My two programs using ZooKeepers C client run on 192.168.25.221 and 192.168.25.222.
When watched the ZOO_CONNECTED_STATE, my program will use the zookeeper to obtain a lock do the following:
1. Create a ZOO_EPHEMERAL | ZOO_SEQUENCE node under '/Lock/'.
2. Call getChildren( ) on the '/Lock/' node.
3. If the pathname created in step 1 has the lowest sequence number suffix, the program has the lock and do something,then release the lock simply delete the node created in step 1.
4. The program calls exists() with the watch flag set on the lowest sequence number node.
5. if exists( ) returns false, go to step 2. Otherwise, wait for a notification(ZOO_DELETED_EVENT) for the pathname from the previous step before going to step 2.
When I stop a follower such as zk1/zk2, everything is ok, my programs on 192.168.25.221 and 192.168.25.222 do its work orderly under the lock's control.

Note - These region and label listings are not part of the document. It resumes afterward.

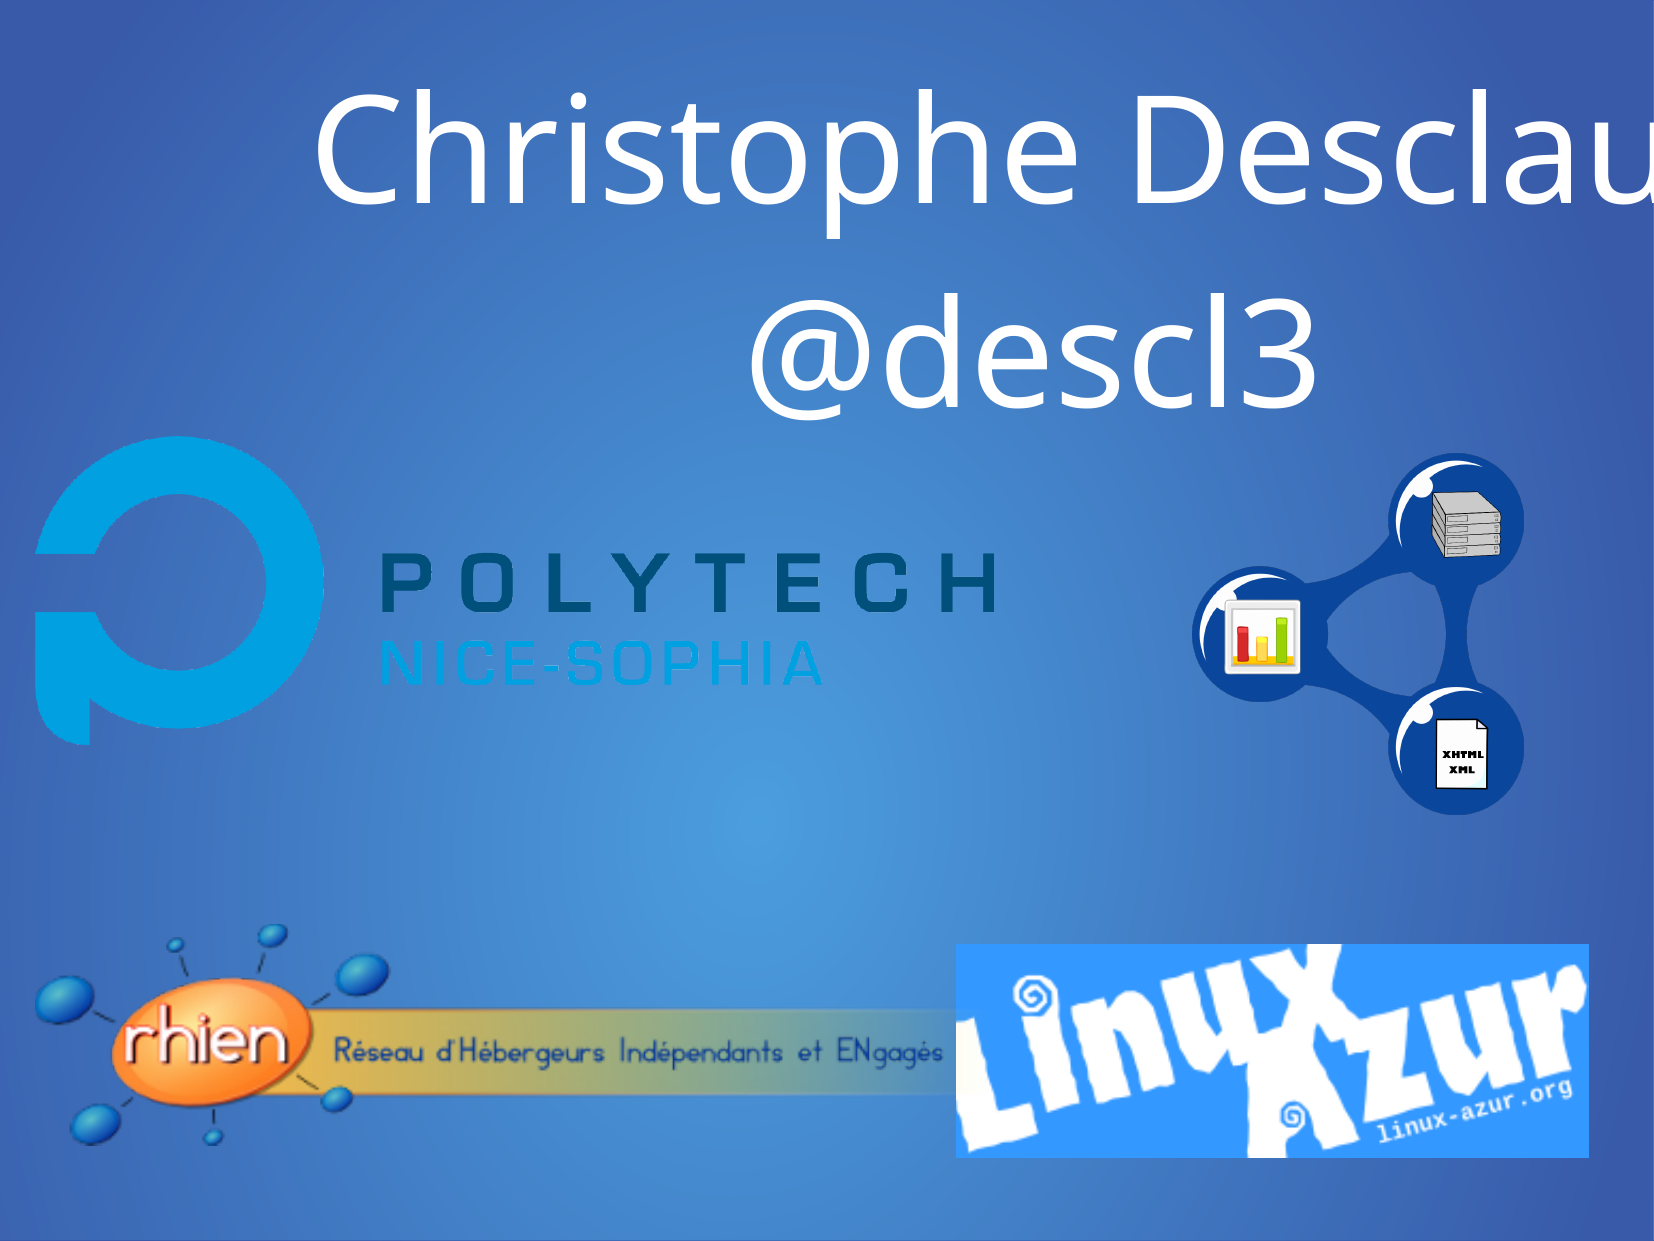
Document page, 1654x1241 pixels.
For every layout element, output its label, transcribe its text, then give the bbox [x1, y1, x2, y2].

text_box Christophe Desclaux @descl3 [295, 35, 1253, 398]
picture [0, 0, 1654, 1241]
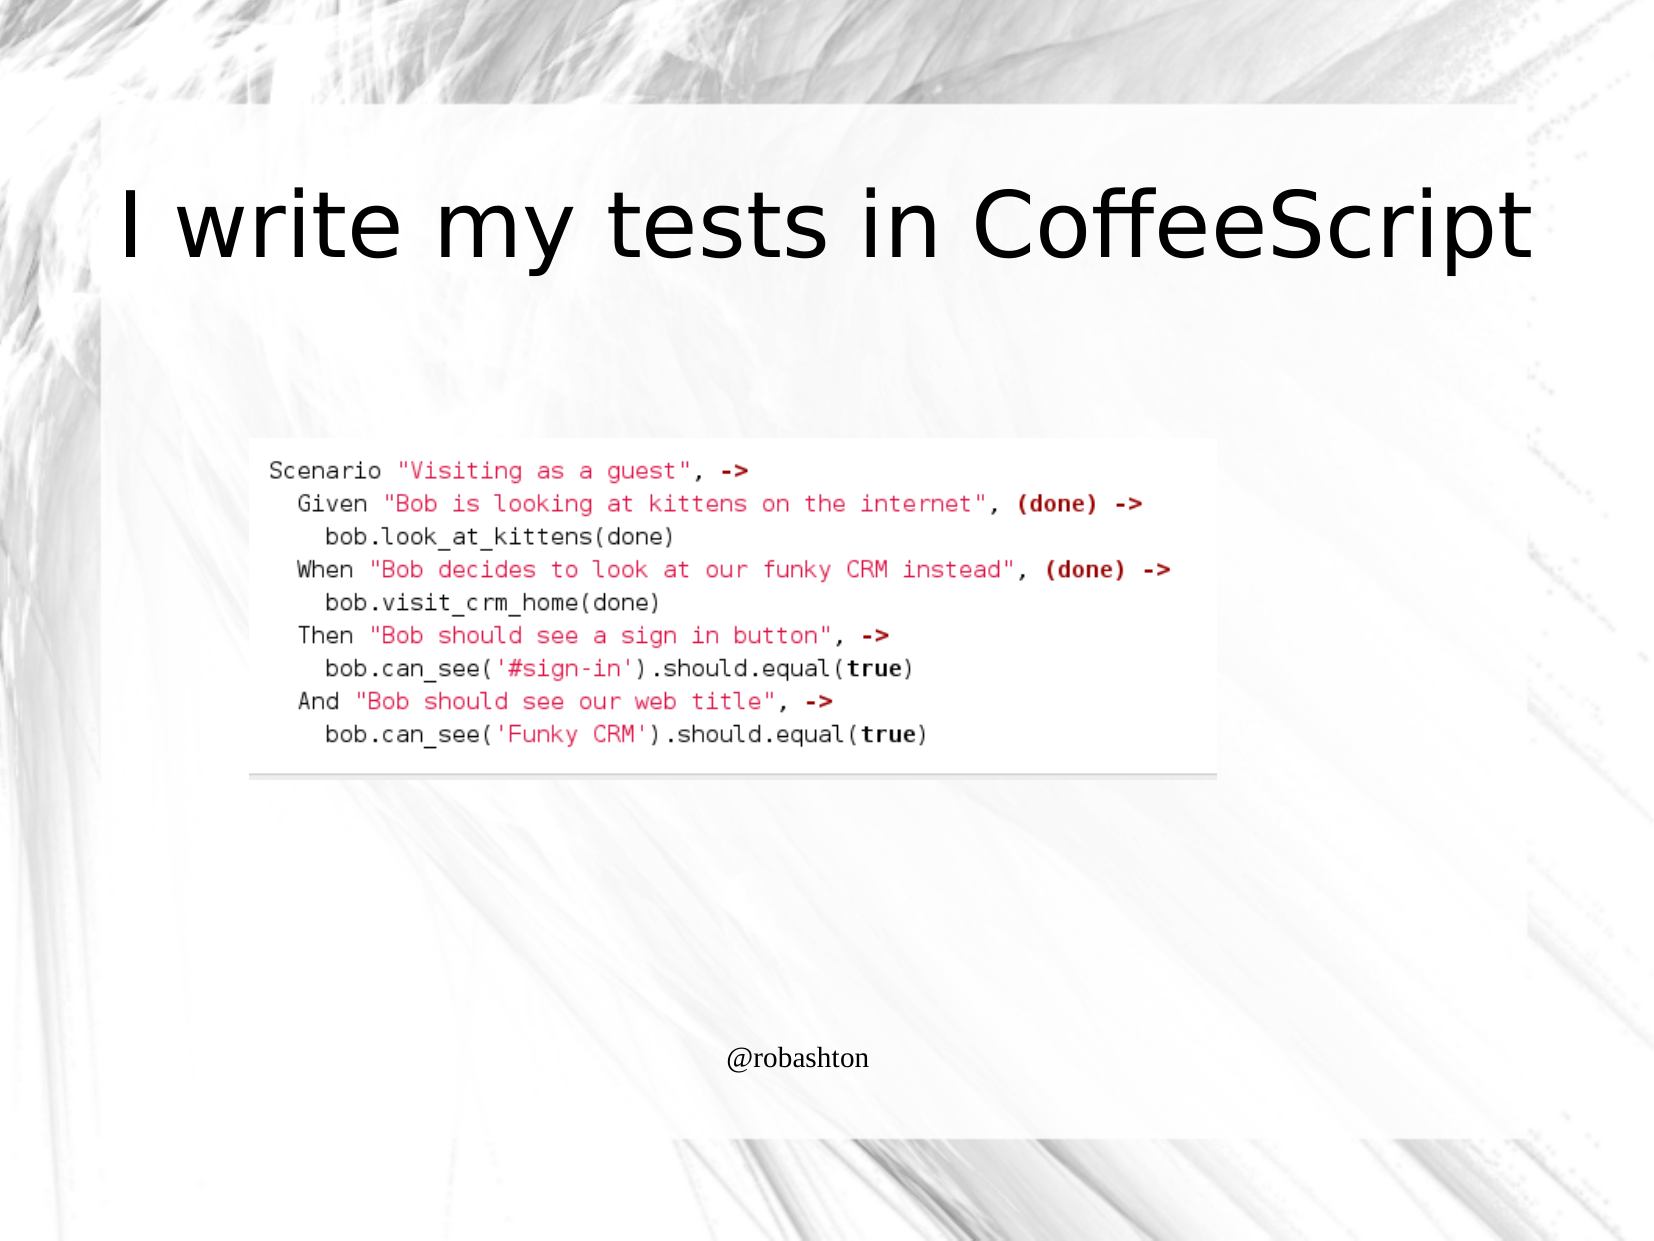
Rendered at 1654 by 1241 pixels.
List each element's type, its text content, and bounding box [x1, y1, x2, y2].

When I stop the leader such as zk3(I have restarted zk1/zk2), my program on 192.168.25.221 got the lock and release it normally, and my program on 192.168.25.222 detected existence of the node
created by the program on 192.168.25.221, but keep waiting and can't receive the ZOO_DELETED_EVENT notification.
Does anyone else see the same problem？
1. The attachment is the log of the zookeeper on 192.168.25.221 and 192.168.25.222 when I stop the leader on 192.168.25.223
2. Actually I have other more programs using ZooKeepers C client run on 192.168.25.221, 192.168.25.222 and 192.168.25.223.
3. The system time on 192.168.25.221 is slower 1 minute and 33 seconds than 192.168.25.222 and 192.168.25.223. so when I stop the leader, it's 2016-05-28 22:33:34 on 192.168.25.221 and 2016-05-28 22:35:07 on 192.168.25.222.